The next generation system in the financial market is also expected to expand after the Capital Markets Consolidation Act takes effect. Financial institutions such as saving banks, insurance companies, and securities firms including Dongbu Securities, Meritz Securities, and IBK Securities, are building the next generation system, whilst commercial banks are facing on the ending verge of the installation, in order to embellish the quality of customer service.

More and more financial holding companies are being established. Kookmin Bank, Woori Bank, Shinhan Bank, Hana Bank, and Standard Chartered Korea First Bank have all finished their transitions into becoming holding companies, while Korea Development Bank, Industrial Bank of Korea, and Citibank Korea plan to finish their conversion by the end of this year. This flow is derived from the inevitable strategy for survival in the highly competitive capital market. By establishing a holding company, all sectional barriers among banks, brokerage firms and insurance companies are crumbled, accelerating the development of associated products, and stimulating cooperation among subsidiary financial firms.

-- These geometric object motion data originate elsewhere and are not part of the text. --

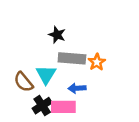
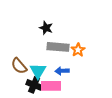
cyan triangle: (46, 75) -> (38, 71), moved
black cross: (42, 106) -> (34, 85), turned -35

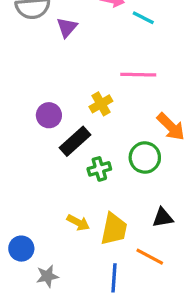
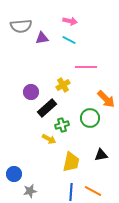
cyan line: (143, 18) -> (69, 40), moved
purple triangle: (67, 27) -> (42, 38), turned 40
yellow arrow: (78, 223) -> (49, 139), moved
orange line: (150, 257) -> (93, 191), moved

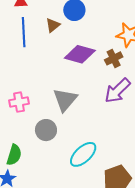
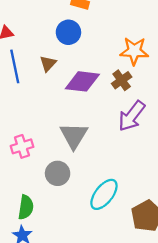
brown triangle: (53, 25) -> (48, 64), moved

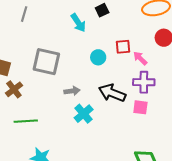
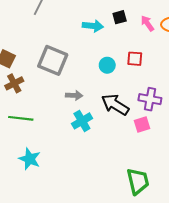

The issuance of new equity funds has sharply diminished after the enactment of the law, whereas wrap-accounts are increasing. 218 public equity funds were registered with the Financial Supervisory Service from February through July 2009, a decrease of 73% compared to the 817 recorded during the first half of last year. That means firms have become more circumspect regarding the issuance of new funds.

Meanwhile, wrap accounts, where brokerage firms manage a customer’s portfolio for a proportional fee based on profit, have skyrocketed to 525,259 contracts, valued at 17.8998 trillion won, as of the late July. This has been the biggest change that the Capital Markets Consolidation Act has caused so far.